My favorite jump in the Chamonix area is Aiguille de l’M. It is on the Aiguille du Midi side of the valley and requires some hiking, via ferrata and climbing to reach the exit. The flight is probably around 1400m all the way down to the Chamonix town. I love this jump mostly for the approach. It is not too technical, but does require a basic mountain skill set.

12.What was the best place you have been to so far? And why? Which part of the World would you still like to visit?
I love the Dolomites, that place is full of magic. And I know I have only brushed the surface there. I would love to go explore there some more and find some more big jumps.

On my wish list- sooo many places. Numerous areas in Canada, I could spend a few seasons up there before I finished everything I want to do. Antarctica sounds like an amazing adventure. Numerous places in Africa, Brazil, Russia...

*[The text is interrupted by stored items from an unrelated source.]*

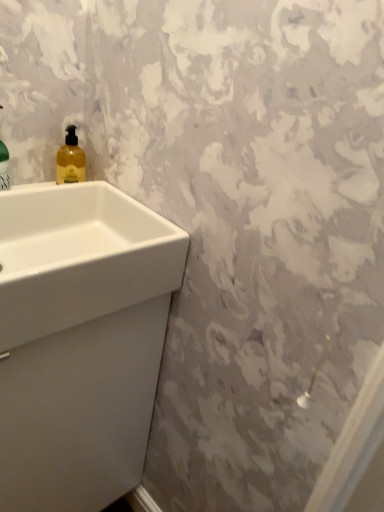
Question: Should I look upward or downward to see white glossy sink at lower left, the second sink viewed from the top?

Choices:
 (A) up
 (B) down

Answer: (B)

Question: Is white glossy sink at lower left, the first sink when ordered from bottom to top, not within white glossy sink at left, acting as the second sink starting from the bottom?

Choices:
 (A) no
 (B) yes

Answer: (B)

Question: Does white glossy sink at lower left, the first sink when ordered from bottom to top, have a lesser height compared to white glossy sink at left, the first sink in the top-to-bottom sequence?

Choices:
 (A) yes
 (B) no

Answer: (B)

Question: Does white glossy sink at lower left, the first sink when ordered from bottom to top, turn towards white glossy sink at left, the first sink in the top-to-bottom sequence?

Choices:
 (A) yes
 (B) no

Answer: (B)

Question: Are white glossy sink at lower left, the second sink viewed from the top, and white glossy sink at left, the first sink in the top-to-bottom sequence, making contact?

Choices:
 (A) no
 (B) yes

Answer: (B)

Question: Considering the relative sizes of white glossy sink at lower left, the second sink viewed from the top, and white glossy sink at left, the first sink in the top-to-bottom sequence, in the image provided, is white glossy sink at lower left, the second sink viewed from the top, bigger than white glossy sink at left, the first sink in the top-to-bottom sequence,?

Choices:
 (A) no
 (B) yes

Answer: (B)

Question: From the image's perspective, is white glossy sink at lower left, the second sink viewed from the top, located above white glossy sink at left, acting as the second sink starting from the bottom?

Choices:
 (A) yes
 (B) no

Answer: (B)

Question: Does yellow translucent liquid at upper left have a smaller size compared to white glossy sink at left, acting as the second sink starting from the bottom?

Choices:
 (A) yes
 (B) no

Answer: (A)

Question: Considering the relative positions of yellow translucent liquid at upper left and white glossy sink at left, the first sink in the top-to-bottom sequence, in the image provided, is yellow translucent liquid at upper left in front of white glossy sink at left, the first sink in the top-to-bottom sequence,?

Choices:
 (A) no
 (B) yes

Answer: (A)

Question: From the image's perspective, is yellow translucent liquid at upper left below white glossy sink at left, the first sink in the top-to-bottom sequence?

Choices:
 (A) yes
 (B) no

Answer: (B)

Question: Considering the relative positions of yellow translucent liquid at upper left and white glossy sink at left, the first sink in the top-to-bottom sequence, in the image provided, is yellow translucent liquid at upper left to the right of white glossy sink at left, the first sink in the top-to-bottom sequence, from the viewer's perspective?

Choices:
 (A) no
 (B) yes

Answer: (B)

Question: Does yellow translucent liquid at upper left turn towards white glossy sink at left, acting as the second sink starting from the bottom?

Choices:
 (A) no
 (B) yes

Answer: (A)

Question: From the image's perspective, is yellow translucent liquid at upper left on top of white glossy sink at left, acting as the second sink starting from the bottom?

Choices:
 (A) yes
 (B) no

Answer: (A)

Question: Can you confirm if white glossy sink at lower left, the first sink when ordered from bottom to top, is wider than yellow translucent liquid at upper left?

Choices:
 (A) yes
 (B) no

Answer: (A)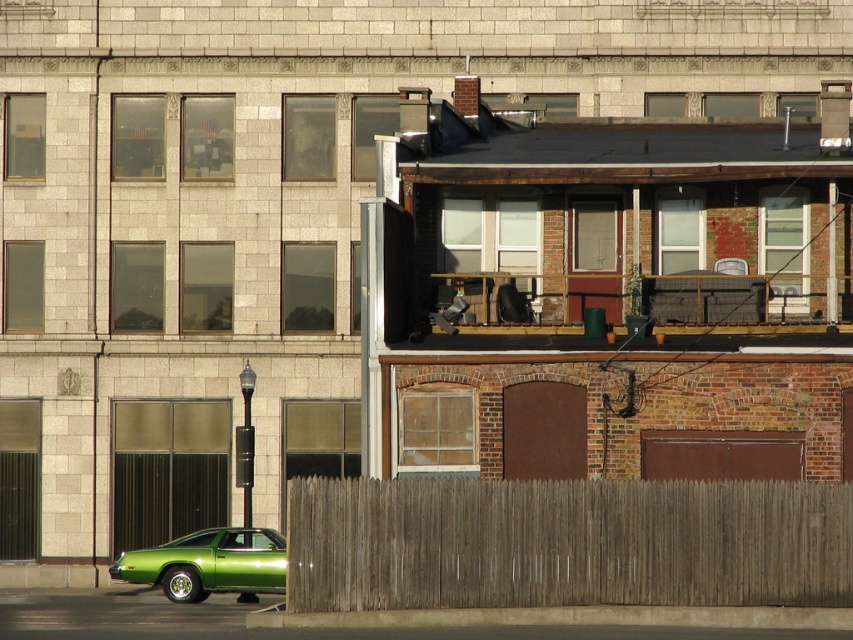
Question: Which object is farther from the camera taking this photo?

Choices:
 (A) brown wooden fence at lower center
 (B) green glossy car at lower left

Answer: (B)

Question: Which object is closer to the camera taking this photo?

Choices:
 (A) green glossy car at lower left
 (B) brown wooden fence at lower center

Answer: (B)

Question: Is brown wooden fence at lower center below green glossy car at lower left?

Choices:
 (A) no
 (B) yes

Answer: (A)

Question: Can you confirm if brown wooden fence at lower center is positioned below green glossy car at lower left?

Choices:
 (A) yes
 (B) no

Answer: (B)

Question: Does brown wooden fence at lower center appear under green glossy car at lower left?

Choices:
 (A) yes
 (B) no

Answer: (B)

13.Who do you jump with most of the time? Who is/was your influence?
I jump mostly with my boyfriend, Lau. But there is a group of local frenchies who I spend my time with. And during the summer we have lots of our friends come to visit from the US so we jump a lot with them also.

I have many influences. Douggs has always influenced me to never underestimate myself, and also play it safe. Matt Gerdes has opened my eyes to all the possibilities in this world. And more recently Roch, a local frenchie has helped open my eyes to alpine jumping.

But above all, my dad has been my biggest influence. He has taught me to do what makes me happy.  I think happiness is the most importing thing in life.

14.The event you look forward the most in 2014?
The Red Bull Aces race was out of this world! Great concept, safe, fun, challenging, I learned a lot there. Now I am preparing for the WWL China Grand Prix, which is going to be the ultimate test of a winsuit base jumper. The first course will be testing steep flying and turning skills, and the second course will be testing efficient glide while maintaining high speed.

15.What would you still like to achieve?
I really look forward to doing some jumping expeditions in remote areas of the world. 

16.The craziest thing you have ever done? It doesn't have to be necessarily associated with flying though:)
After climbing Caselton Towner in Moab UT with Douggs and Jamie Flynn, we hung out on top to wait for the wind to calm down. After an hour or 2, the distant stormy clouds closed in on us and we found ourselves on the top on a needle in the middle of a flat desert with out hair sticking up, zingy noise bouncing between metal objects and lightening striking everywhere. We put on our rigs thinking that if we did get struck by lightening, we could possibly escape by jumping off- last ditch effort. We eventually were able to rappel down some fixed ropes put up there by a camera crew filming a project, but that was for sure the most craziest moment of my life.


We wish Ellen all the best; no injuries, having fun and more wingsuit titles in the future!